On June 14, 2018, a reform to articles 73 and 129 of the General Law of Business Corporations (“GLBC”) was published in the Official Gazette of the Federation, which will become effective on December 15, 2018.
This amendment establishes an obligation to give notice of the entries made in the partners and shares’ registry books that record the transfer of partnership interests and shares in limited liability companies and stock corporations.
In both type of companies, the notice must be published in the electronic system established by the Ministry of Economy (“SE”), being effective as of the day following its publication, in accordance with the provisions of Article 50-bis of the Commercial Code.

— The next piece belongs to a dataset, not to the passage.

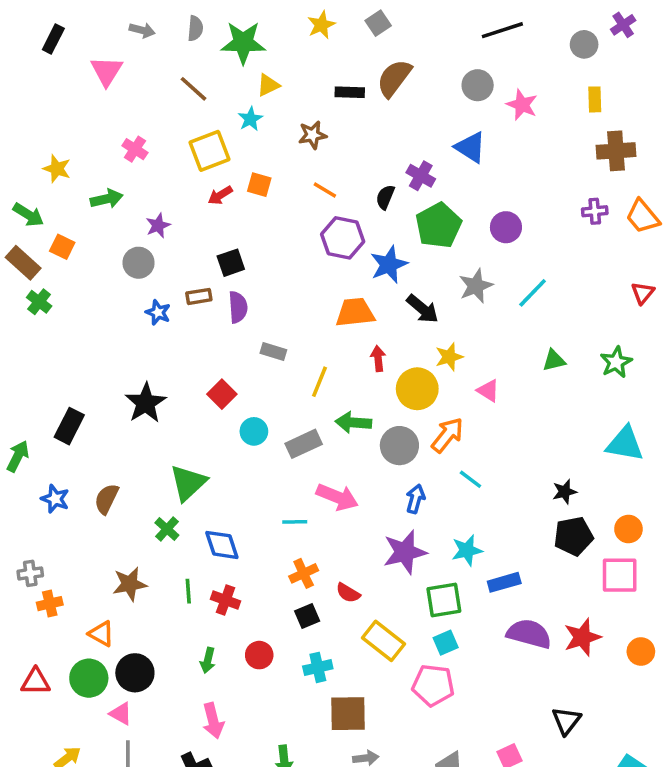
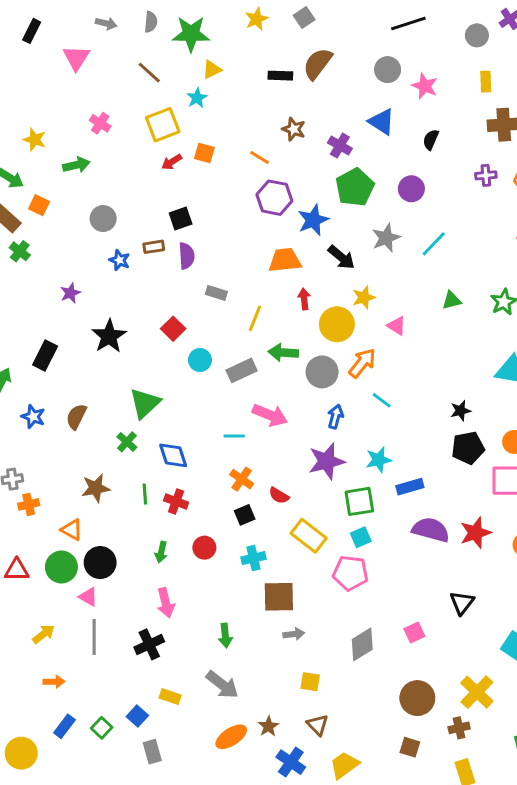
brown star: (312, 135) -> (294, 129), moved, turned 30
black semicircle: (385, 197) -> (431, 140), moved
purple star: (158, 225) -> (70, 293), moved
orange cross: (304, 573) -> (242, 479), turned -30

Additionally, in the case of stock corporations, the SE will ensure that the name, nationality and address of the shareholder contained in the notice are kept as confidential, except in cases where the information is requested by judicial or administrative authorities, when necessary to exercise its authority. The amendment does not grant the same confidentiality protection to the information of the limited liability companies, since it distinguishes the personal nature of the partners with respect to the shareholders in a stock corporation.
This amendment derives from Recommendation 24 of the Financial Action Task Force (“FATF”), relating to the unlawful use of entities for money-laundering, terrorist financing and proliferation of weapons of mass destruction. It will be desirable that this amendment contributes to transparent information, which today is not possible to obtain from the Public Registries of Commerce, which scenario contain certain information on the partners or shareholders, not updated, and which search is cumbersome while existing many at a local level throughout all the Mexican Republic.
Finally, it bears noting that the amendment establishes no penalty for failing to file such notices.